When Dave Carraro isn't plying the waters off Gloucester, Mass., looking for giant bluefin tuna on National Geographic Channel's Sunday hit "Wicked Tuna," he can be found flying the friendly skies above the U.S. East Coast as a pilot for JetBlue.
Which can make for some interesting reactions when he comes out of the cockpit in his pilot togs at flight's end to thank passengers for flying his airline.
"I always say people are very good at facial recognition," Carraro, a 49-year-old native of New Jersey, tells Zap2it. "They will look at me getting on and off the airplane and they won't say anything but they'll stare because I'm out of context. When I'm in my uniform, they're just looking at my face. They know me from somewhere but they're not sure where."
"It's pretty comical," he continues. "because they'll look at me the whole way up the aisle, they won't say anything, and they'll get off the airplane and then they'll do a double-take.

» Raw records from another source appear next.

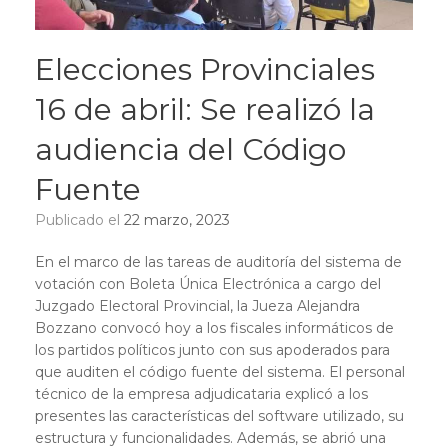
Elecciones Provinciales
16 de abril: Se realizó la
audiencia del Código
Fuente
Publicado el
22 marzo, 2023
En el marco de las tareas de auditoría del sistema de
votación con Boleta Única Electrónica a cargo del
Juzgado Electoral Provincial, la Jueza Alejandra
Bozzano convocó hoy a los fiscales informáticos de
los partidos políticos junto con sus apoderados para
que auditen el código fuente del sistema. El personal
técnico de la empresa adjudicataria explicó a los
presentes las características del software utilizado, su
estructura y funcionalidades. Además, se abrió una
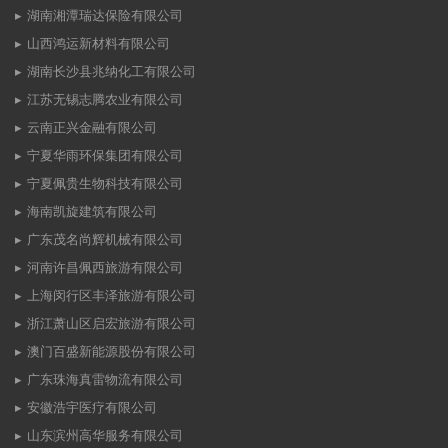
湖南湘潭瑞达保险有限公司
山西鸿运新材料有限公司
湖南长沙县兆纳化工有限公司
江苏无锡志腾农业有限公司
云南正兴金融有限公司
宁夏华雨环保集团有限公司
宁夏佩贵生物科技有限公司
海南凯旋建筑有限公司
广东茂名尚辉机械有限公司
河南许昌佩西旅游有限公司
上海闵行区丰泽旅游有限公司
浙江萧山区启宏旅游有限公司
澳门百盛新能源股份有限公司
广东珠海真雷物流有限公司
安徽浩宇医疗有限公司
山东滨州高华服务有限公司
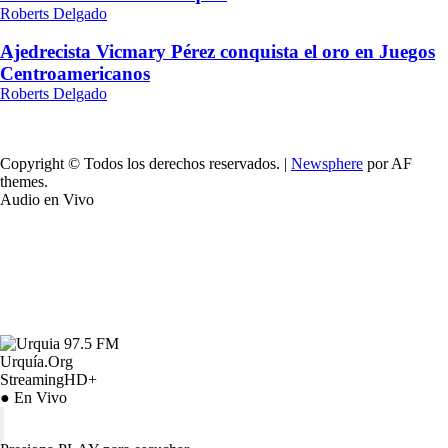
Roberts Delgado
Ajedrecista Vicmary Pérez conquista el oro en Juegos
Centroamericanos
Roberts Delgado
Copyright © Todos los derechos reservados.
|
Newsphere
por AF
themes.
Audio en Vivo
Urquía.Org
StreamingHD+
● En Vivo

They'll look back and they'll either disappear up into the jet bridge or they'll come back and say, 'Now I know where I know you from.' "
"Ten percent of people figure it out but they say, 'I had no idea you were a pilot also.' "
But if it's Sunday night and "Wicked Tuna" was just playing on the on-board TV system, that rate goes up.
"Flight attendants that are in the back will tell me, 'A lot of people are watching your show,' " the captain of the FV-Tuna.com says. "And when people get off the airplane at night, they have that fresh picture in their head of me on the TV, and then they'll come up and say, 'You were just on TV.' It's pretty cool."
"When people recognize me, they'll take a lot of pictures. So we'll do it either in the galley or the flight deck or on the jet bridge."